====== Data ======

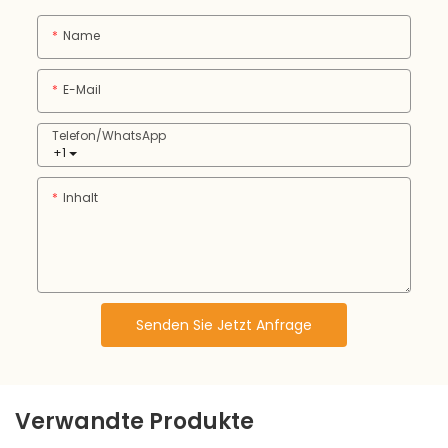
Name
E-Mail
Telefon/WhatsApp
+1
Inhalt
Senden Sie Jetzt Anfrage
Verwandte Produkte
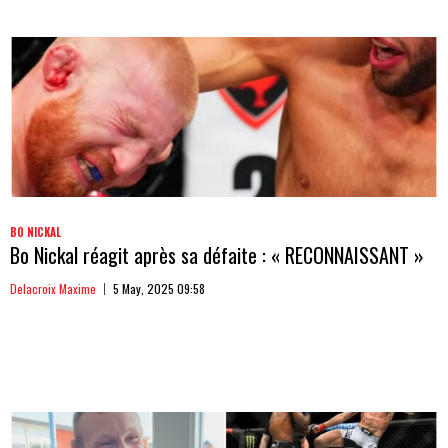
BO NICKAL
Bo Nickal réagit après sa défaite : « RECONNAISSANT »
Delacroix Maxime
5 May, 2025 09:58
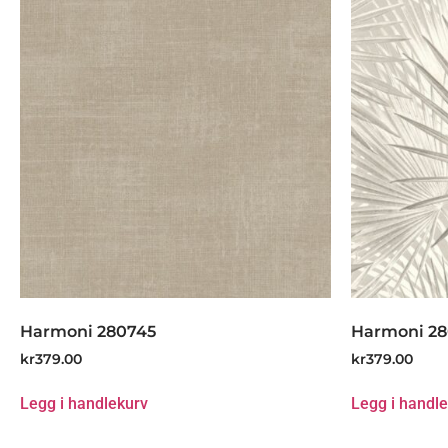
Harmoni 280745
Harmoni 2
kr
379.00
kr
379.00
Legg i handlekurv
Legg i handl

======

Written task> Transcribe exactly the span of lines that opens with the line holding "Bo Nickal réagit" and closes with the last line of the entries above. Omit pictures.

Answer space>
Bo Nickal réagit après sa défaite : « RECONNAISSANT »
Delacroix Maxime
5 May, 2025 09:58
Harmoni 280745
Harmoni 2
kr
379.00
kr
379.00
Legg i handlekurv
Legg i handl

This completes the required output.